= Assignment =
Reproduce the lines of every item below without changing a single character, and leave the pictures out of your answer.

Records drawn from a data source:
****************************************

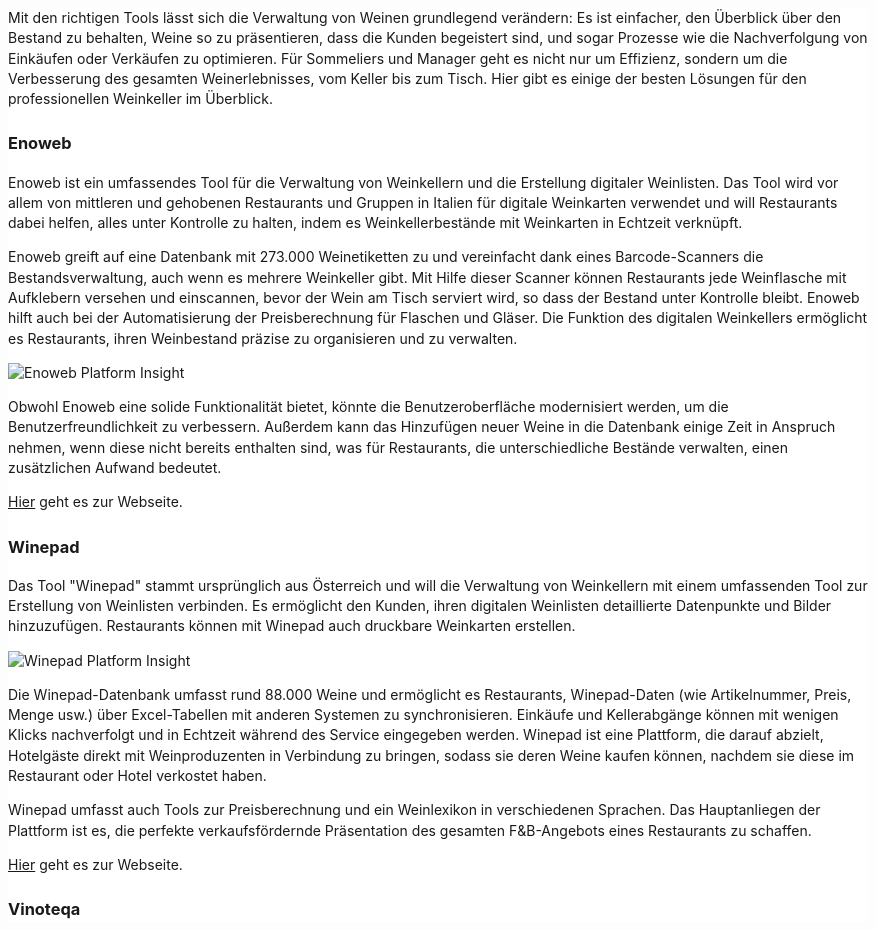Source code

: Mit den richtigen Tools lässt sich die Verwaltung von Weinen grundlegend verändern: Es ist einfacher, den Überblick über den Bestand zu behalten, Weine so zu präsentieren, dass die Kunden begeistert sind, und sogar Prozesse wie die Nachverfolgung von Einkäufen oder Verkäufen zu optimieren. Für Sommeliers und Manager geht es nicht nur um Effizienz, sondern um die Verbesserung des gesamten Weinerlebnisses, vom Keller bis zum Tisch. Hier gibt es einige der besten Lösungen für den professionellen Weinkeller im Überblick.

### Enoweb

Enoweb ist ein umfassendes Tool für die Verwaltung von Weinkellern und die Erstellung digitaler Weinlisten. Das Tool wird vor allem von mittleren und gehobenen Restaurants und Gruppen in Italien für digitale Weinkarten verwendet und will Restaurants dabei helfen, alles unter Kontrolle zu halten, indem es Weinkellerbestände mit Weinkarten in Echtzeit verknüpft.

Enoweb greift auf eine Datenbank mit 273.000 Weinetiketten zu und vereinfacht dank eines Barcode-Scanners die Bestandsverwaltung, auch wenn es mehrere Weinkeller gibt. Mit Hilfe dieser Scanner können Restaurants jede Weinflasche mit Aufklebern versehen und einscannen, bevor der Wein am Tisch serviert wird, so dass der Bestand unter Kontrolle bleibt. Enoweb hilft auch bei der Automatisierung der Preisberechnung für Flaschen und Gläser. Die Funktion des digitalen Weinkellers ermöglicht es Restaurants, ihren Weinbestand präzise zu organisieren und zu verwalten.

![Enoweb Platform Insight](/imgs-blog/enoweb-platform-insight.jpg)

Obwohl Enoweb eine solide Funktionalität bietet, könnte die Benutzeroberfläche modernisiert werden, um die Benutzerfreundlichkeit zu verbessern. Außerdem kann das Hinzufügen neuer Weine in die Datenbank einige Zeit in Anspruch nehmen, wenn diese nicht bereits enthalten sind, was für Restaurants, die unterschiedliche Bestände verwalten, einen zusätzlichen Aufwand bedeutet.

[Hier](https://www.enoweb.com/home.asp?lang=en) geht es zur Webseite.

### **Winepad**

Das Tool "Winepad" stammt ursprünglich aus Österreich und will die Verwaltung von Weinkellern mit einem umfassenden Tool zur Erstellung von Weinlisten verbinden. Es ermöglicht den Kunden, ihren digitalen Weinlisten detaillierte Datenpunkte und Bilder hinzuzufügen. Restaurants können mit Winepad auch druckbare Weinkarten erstellen.

![Winepad Platform Insight](/imgs-blog/winepad-platform-insight.jpg)

Die Winepad-Datenbank umfasst rund 88.000 Weine und ermöglicht es Restaurants, Winepad-Daten (wie Artikelnummer, Preis, Menge usw.) über Excel-Tabellen mit anderen Systemen zu synchronisieren. Einkäufe und Kellerabgänge können mit wenigen Klicks nachverfolgt und in Echtzeit während des Service eingegeben werden. Winepad ist eine Plattform, die darauf abzielt, Hotelgäste direkt mit Weinproduzenten in Verbindung zu bringen, sodass sie deren Weine kaufen können, nachdem sie diese im Restaurant oder Hotel verkostet haben.

Winepad umfasst auch Tools zur Preisberechnung und ein Weinlexikon in verschiedenen Sprachen. Das Hauptanliegen der Plattform ist es, die perfekte verkaufsfördernde Präsentation des gesamten F\&B-Angebots eines Restaurants zu schaffen.

[Hier](https://winepad.at/en/) geht es zur Webseite.

### Vinoteqa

****************************************

= Answer to this task =
Source code

: Mit den richtigen Tools lässt sich die Verwaltung von Weinen grundlegend verändern: Es ist einfacher, den Überblick über den Bestand zu behalten, Weine so zu präsentieren, dass die Kunden begeistert sind, und sogar Prozesse wie die Nachverfolgung von Einkäufen oder Verkäufen zu optimieren. Für Sommeliers und Manager geht es nicht nur um Effizienz, sondern um die Verbesserung des gesamten Weinerlebnisses, vom Keller bis zum Tisch. Hier gibt es einige der besten Lösungen für den professionellen Weinkeller im Überblick.

### Enoweb

Enoweb ist ein umfassendes Tool für die Verwaltung von Weinkellern und die Erstellung digitaler Weinlisten. Das Tool wird vor allem von mittleren und gehobenen Restaurants und Gruppen in Italien für digitale Weinkarten verwendet und will Restaurants dabei helfen, alles unter Kontrolle zu halten, indem es Weinkellerbestände mit Weinkarten in Echtzeit verknüpft.

Enoweb greift auf eine Datenbank mit 273.000 Weinetiketten zu und vereinfacht dank eines Barcode-Scanners die Bestandsverwaltung, auch wenn es mehrere Weinkeller gibt. Mit Hilfe dieser Scanner können Restaurants jede Weinflasche mit Aufklebern versehen und einscannen, bevor der Wein am Tisch serviert wird, so dass der Bestand unter Kontrolle bleibt. Enoweb hilft auch bei der Automatisierung der Preisberechnung für Flaschen und Gläser. Die Funktion des digitalen Weinkellers ermöglicht es Restaurants, ihren Weinbestand präzise zu organisieren und zu verwalten.

![Enoweb Platform Insight](/imgs-blog/enoweb-platform-insight.jpg)

Obwohl Enoweb eine solide Funktionalität bietet, könnte die Benutzeroberfläche modernisiert werden, um die Benutzerfreundlichkeit zu verbessern. Außerdem kann das Hinzufügen neuer Weine in die Datenbank einige Zeit in Anspruch nehmen, wenn diese nicht bereits enthalten sind, was für Restaurants, die unterschiedliche Bestände verwalten, einen zusätzlichen Aufwand bedeutet.

[Hier](https://www.enoweb.com/home.asp?lang=en) geht es zur Webseite.

### **Winepad**

Das Tool "Winepad" stammt ursprünglich aus Österreich und will die Verwaltung von Weinkellern mit einem umfassenden Tool zur Erstellung von Weinlisten verbinden. Es ermöglicht den Kunden, ihren digitalen Weinlisten detaillierte Datenpunkte und Bilder hinzuzufügen. Restaurants können mit Winepad auch druckbare Weinkarten erstellen.

![Winepad Platform Insight](/imgs-blog/winepad-platform-insight.jpg)

Die Winepad-Datenbank umfasst rund 88.000 Weine und ermöglicht es Restaurants, Winepad-Daten (wie Artikelnummer, Preis, Menge usw.) über Excel-Tabellen mit anderen Systemen zu synchronisieren. Einkäufe und Kellerabgänge können mit wenigen Klicks nachverfolgt und in Echtzeit während des Service eingegeben werden. Winepad ist eine Plattform, die darauf abzielt, Hotelgäste direkt mit Weinproduzenten in Verbindung zu bringen, sodass sie deren Weine kaufen können, nachdem sie diese im Restaurant oder Hotel verkostet haben.

Winepad umfasst auch Tools zur Preisberechnung und ein Weinlexikon in verschiedenen Sprachen. Das Hauptanliegen der Plattform ist es, die perfekte verkaufsfördernde Präsentation des gesamten F\&B-Angebots eines Restaurants zu schaffen.

[Hier](https://winepad.at/en/) geht es zur Webseite.

### Vinoteqa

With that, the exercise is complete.